Put every line of the items below into a numbered list, leaving out any blank lines.

• [Dataset items]:
↓↓↓

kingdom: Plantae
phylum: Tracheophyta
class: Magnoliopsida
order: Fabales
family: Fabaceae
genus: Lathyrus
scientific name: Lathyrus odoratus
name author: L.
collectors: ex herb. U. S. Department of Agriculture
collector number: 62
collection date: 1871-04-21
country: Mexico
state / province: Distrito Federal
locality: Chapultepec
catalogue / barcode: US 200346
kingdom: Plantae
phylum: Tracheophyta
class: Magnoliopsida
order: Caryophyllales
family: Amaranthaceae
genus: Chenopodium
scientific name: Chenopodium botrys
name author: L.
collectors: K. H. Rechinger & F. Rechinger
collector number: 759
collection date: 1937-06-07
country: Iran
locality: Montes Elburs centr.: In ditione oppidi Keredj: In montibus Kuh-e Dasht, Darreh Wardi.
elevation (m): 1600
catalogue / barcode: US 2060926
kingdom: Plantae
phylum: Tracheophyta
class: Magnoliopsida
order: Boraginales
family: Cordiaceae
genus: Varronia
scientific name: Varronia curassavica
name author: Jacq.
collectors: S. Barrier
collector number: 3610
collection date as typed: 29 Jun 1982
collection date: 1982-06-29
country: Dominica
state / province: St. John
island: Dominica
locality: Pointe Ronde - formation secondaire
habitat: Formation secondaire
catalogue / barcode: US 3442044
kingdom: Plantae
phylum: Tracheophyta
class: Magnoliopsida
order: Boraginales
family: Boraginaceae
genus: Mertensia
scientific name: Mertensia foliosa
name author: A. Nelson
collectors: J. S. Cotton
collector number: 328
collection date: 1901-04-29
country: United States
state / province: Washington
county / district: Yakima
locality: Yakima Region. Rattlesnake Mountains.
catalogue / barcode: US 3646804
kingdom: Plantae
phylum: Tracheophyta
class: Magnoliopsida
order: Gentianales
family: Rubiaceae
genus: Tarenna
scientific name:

↑↑↑

• [Response]:
1. kingdom: Plantae
2. phylum: Tracheophyta
3. class: Magnoliopsida
4. order: Fabales
5. family: Fabaceae
6. genus: Lathyrus
7. scientific name: Lathyrus odoratus
8. name author: L.
9. collectors: ex herb. U. S. Department of Agriculture
10. collector number: 62
11. collection date: 1871-04-21
12. country: Mexico
13. state / province: Distrito Federal
14. locality: Chapultepec
15. catalogue / barcode: US 200346
16. kingdom: Plantae
17. phylum: Tracheophyta
18. class: Magnoliopsida
19. order: Caryophyllales
20. family: Amaranthaceae
21. genus: Chenopodium
22. scientific name: Chenopodium botrys
23. name author: L.
24. collectors: K. H. Rechinger & F. Rechinger
25. collector number: 759
26. collection date: 1937-06-07
27. country: Iran
28. locality: Montes Elburs centr.: In ditione oppidi Keredj: In montibus Kuh-e Dasht, Darreh Wardi.
29. elevation (m): 1600
30. catalogue / barcode: US 2060926
31. kingdom: Plantae
32. phylum: Tracheophyta
33. class: Magnoliopsida
34. order: Boraginales
35. family: Cordiaceae
36. genus: Varronia
37. scientific name: Varronia curassavica
38. name author: Jacq.
39. collectors: S. Barrier
40. collector number: 3610
41. collection date as typed: 29 Jun 1982
42. collection date: 1982-06-29
43. country: Dominica
44. state / province: St. John
45. island: Dominica
46. locality: Pointe Ronde - formation secondaire
47. habitat: Formation secondaire
48. catalogue / barcode: US 3442044
49. kingdom: Plantae
50. phylum: Tracheophyta
51. class: Magnoliopsida
52. order: Boraginales
53. family: Boraginaceae
54. genus: Mertensia
55. scientific name: Mertensia foliosa
56. name author: A. Nelson
57. collectors: J. S. Cotton
58. collector number: 328
59. collection date: 1901-04-29
60. country: United States
61. state / province: Washington
62. county / district: Yakima
63. locality: Yakima Region. Rattlesnake Mountains.
64. catalogue / barcode: US 3646804
65. kingdom: Plantae
66. phylum: Tracheophyta
67. class: Magnoliopsida
68. order: Gentianales
69. family: Rubiaceae
70. genus: Tarenna
71. scientific name:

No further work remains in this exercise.